Did they call a rally after two black undercover detectives, James V. Nemorin and Rodney J. Andrews, were shot in the back of the head in 2003 while trying to rid the streets of guns? What do you think? Even as the killing of Mr. Bell held center stage, a Staten Island man went on trial yesterday in the detectives’ murder.

Perhaps one result of the latest disaster will be a reordering of police undercover procedures. The Diallo case led to changes. But it may be worth noting that the New York police do not typically shoot at anything in sight, despite some of the overheated oratory heard in the last few days.

By any measurement — number of shooting incidents, number of rounds fired, number of civilians shot or wounded — police officers reach for their guns far less often than they did 10 years ago. And 10 years ago, under Mr. Giuliani, the numbers were well below those of previous decades.

In the early 1970s, an average of 63 civilians a year were shot to death by the police. The figure for 1996 was 30. Last year it was 9. Before the Bell episode, the 2006 total was 10.

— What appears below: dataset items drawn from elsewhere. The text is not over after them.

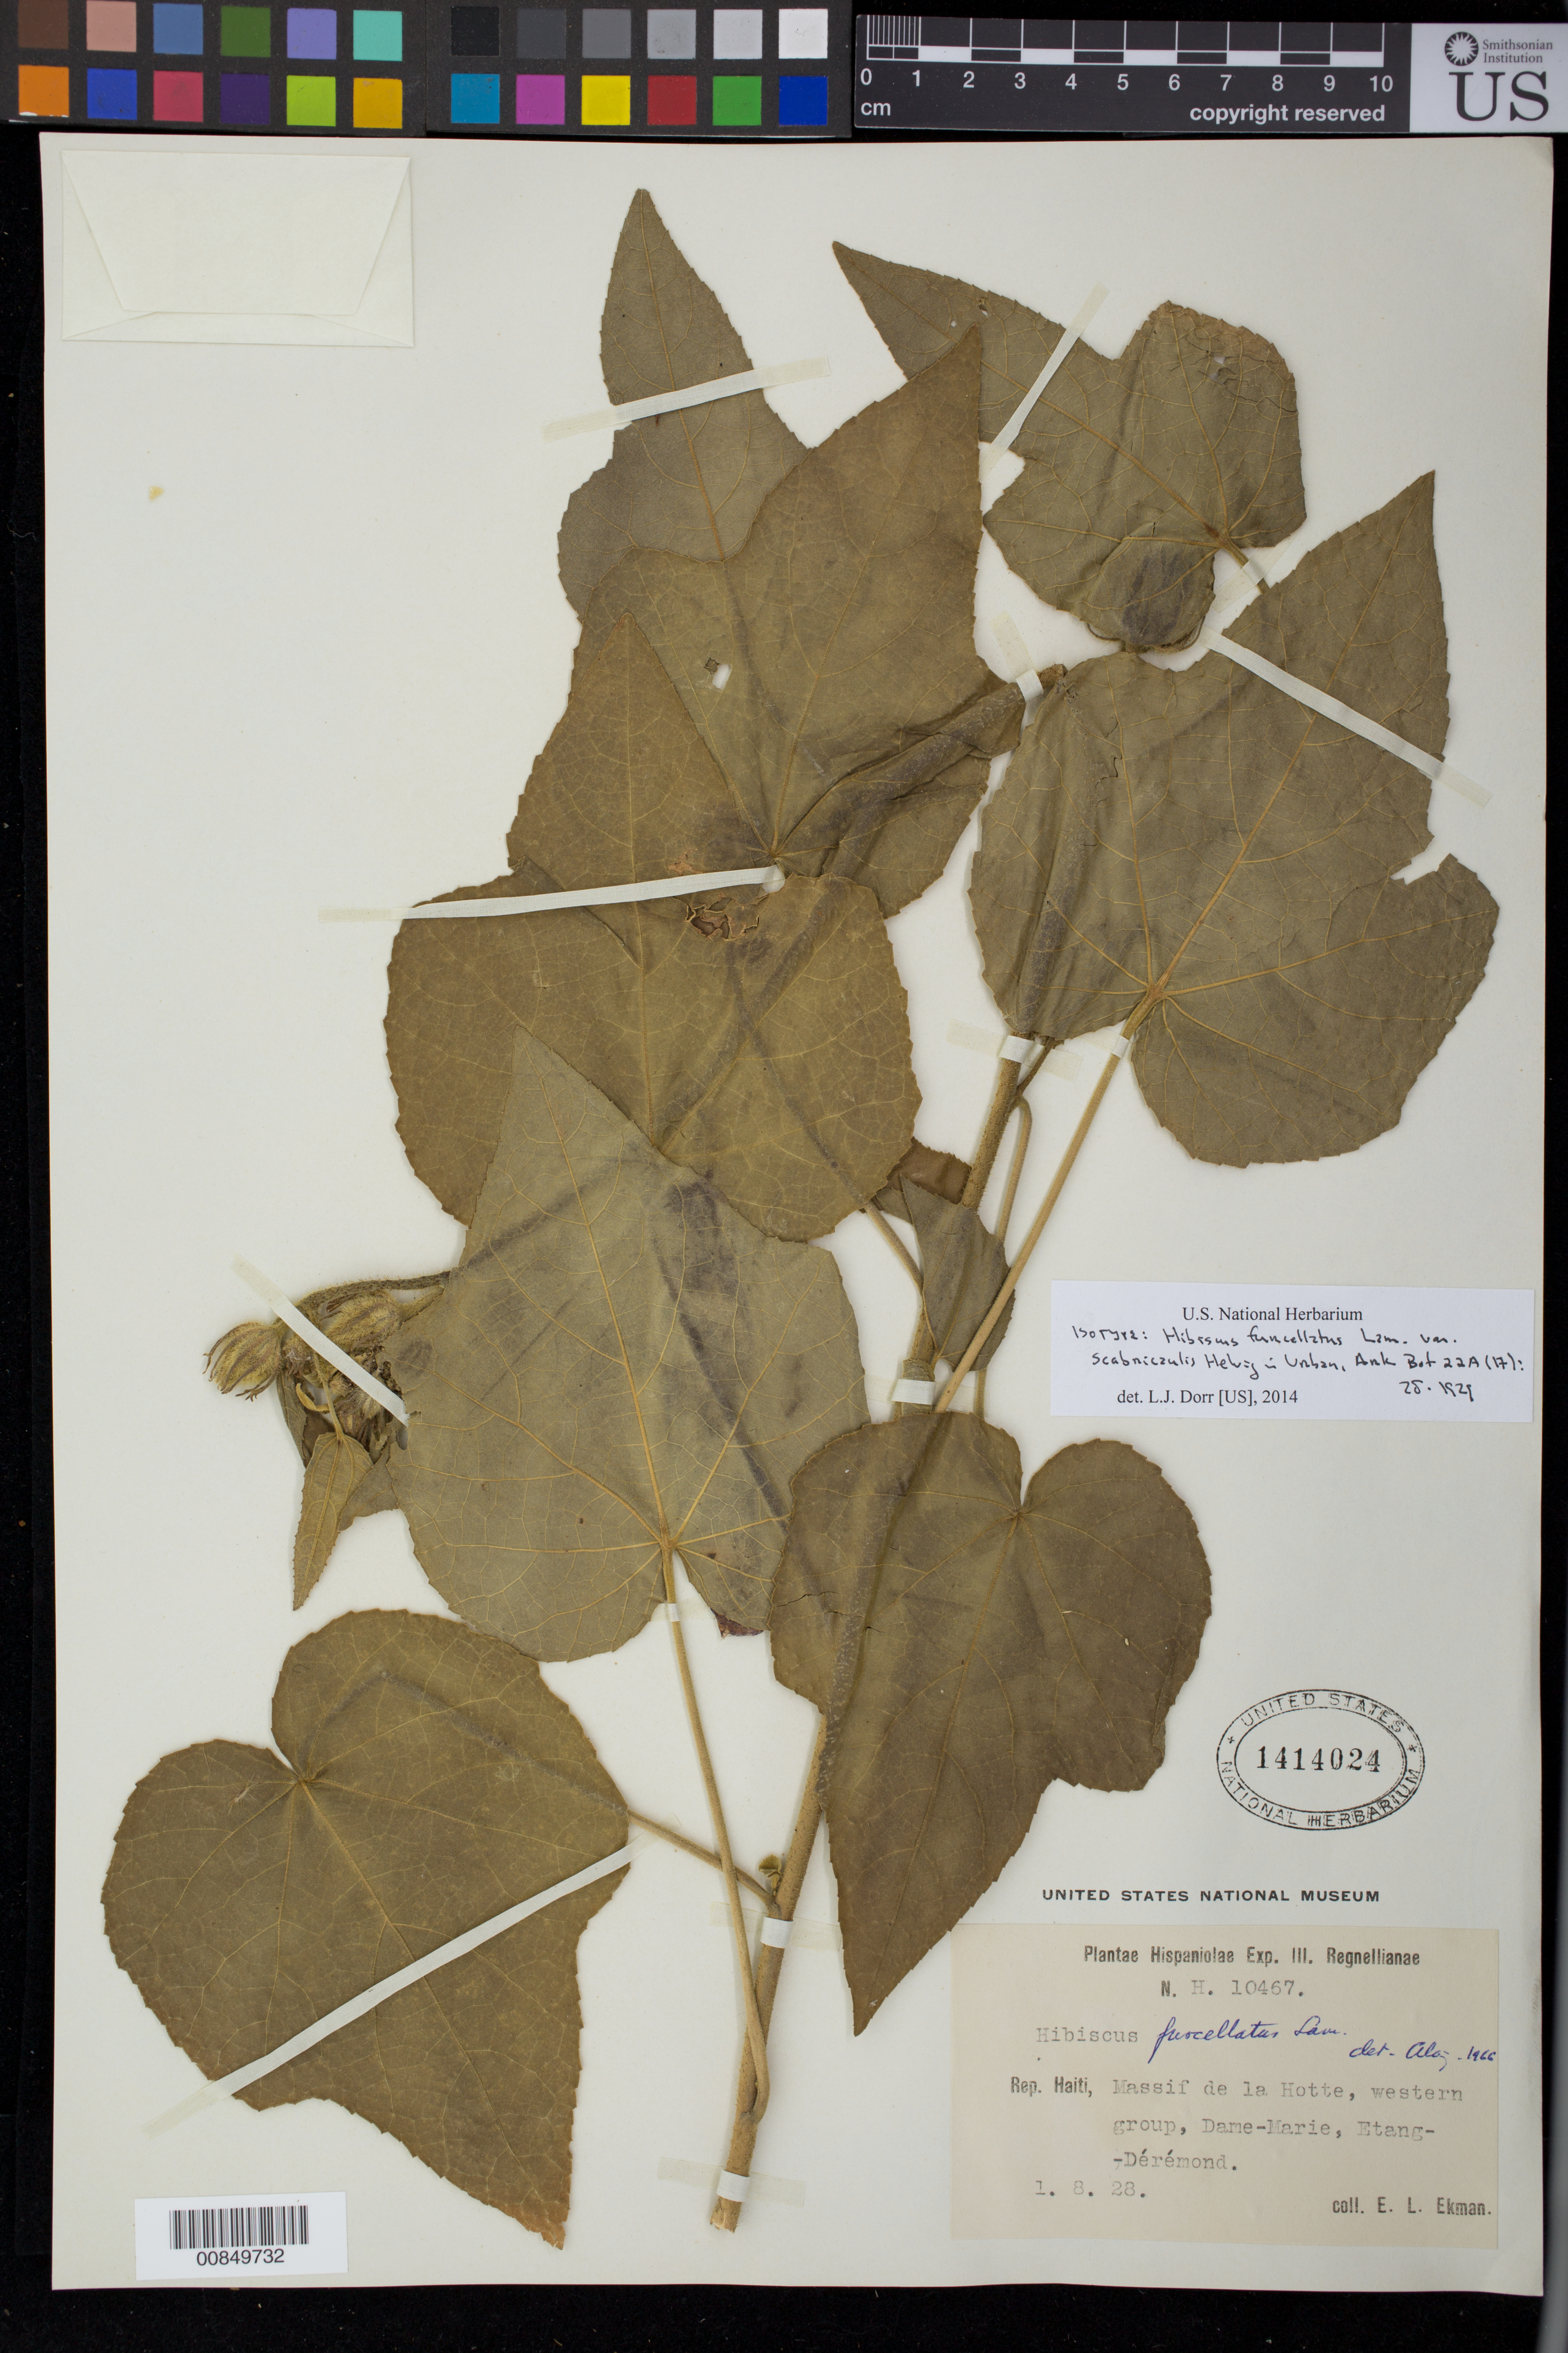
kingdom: Plantae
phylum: Tracheophyta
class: Magnoliopsida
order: Malvales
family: Malvaceae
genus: Hibiscus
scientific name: Hibiscus furcellatus var. scabricaulis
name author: Helwig in Urb.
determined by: Dorr, L. J., (BOT), Smithsonian Institution - National Museum of Natural History (UNITED STATES)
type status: Isotype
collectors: E. L. Ekman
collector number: H 10467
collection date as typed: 01 Aug 1928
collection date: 1928-08-01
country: Haiti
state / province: Grand'Anse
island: Hispaniola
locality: Massif de la Hotte, western group, Dame-Marie, Etang-Dérémond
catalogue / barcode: US 1414024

Of course, statistics get you only so far. Inevitably, something like Mr. Bell’s death reinforces a perception among some New Yorkers that the police are trigger-happy and the ones who pay, almost always, are black men
See, there's a missing man from Haberman's article and it's former police captain Eric Adams. He, not Sharpton, has defined the response to police shootings, and other crimes. It's easy for Haberman to take a snide cheap shot at Sharpton and Barron, but it isn't so easy unless you leave out Adams and his former organization One Hundred Blacks in Law Enforcement who care.

When criminals shoot police, why would you hold a rally? They're going to jail and justice will be served. When police murder blacks in the streets of New York, the dead are smeared, their families forced to wage a publicity campaign to get justice and is most likely to get a civil settlement from the city, while the cops walk free.

It is Adams who Sharpton has relied upon to question police procedure.

What Haberman also forgets to mention is while making Barron out to be scary, is that the issue is not just the shootings. People aren't upset about the shootings alone, but the knowledge that it is likely that no matter how flawed the incident, a policeman will never do time for killing a minority. If a citizen shot a police officer 41 or 50 times, they would be under the jail.

But time and again, white police officers are excused for what are basically extrajudicial killings. In the most egregious case, Giuliani led the fight to move the trial from the Bronx to Albany, where the jury freed four murderers. Which was the expected outcome. The Dorismond case never got to a jury. And the feds, frightened of Giuliani, never persued the case in District court.

The ONLY case which got to a federal grand jury and trial was the sodomy case of Abner Louima. And then, the cops lawyers waged a years long media battle to get some of the defendents freed.

What Haberman ignores is the fact that when police are wrong, when they murder, they do not serve time.

He's not honest enough to admit that it isn't perception but fact that when black men are murdered in the streets of New York by the police, heaven and earth will be moved to help them escape justice.

He, like a lot of the media, do not realize that the anger over the Diallo and Dorismond murders have only receeded, not disappeared. Freddy Ferrer found that out the hard way last year. By saying the Diallo "shooting" wasn't a murder, he lost black New York, despite Sharpton's efforts to help him.

Bloomberg doesn't realize it either.

The police unions better realize that they are alone on this. When the head of the Detectives Association comes out and says it was a good shooting, it makes him look like a bloodthirsty racist. Now, he may be defending his members, but people no longer want to hear police excuses for dead black men in the streets.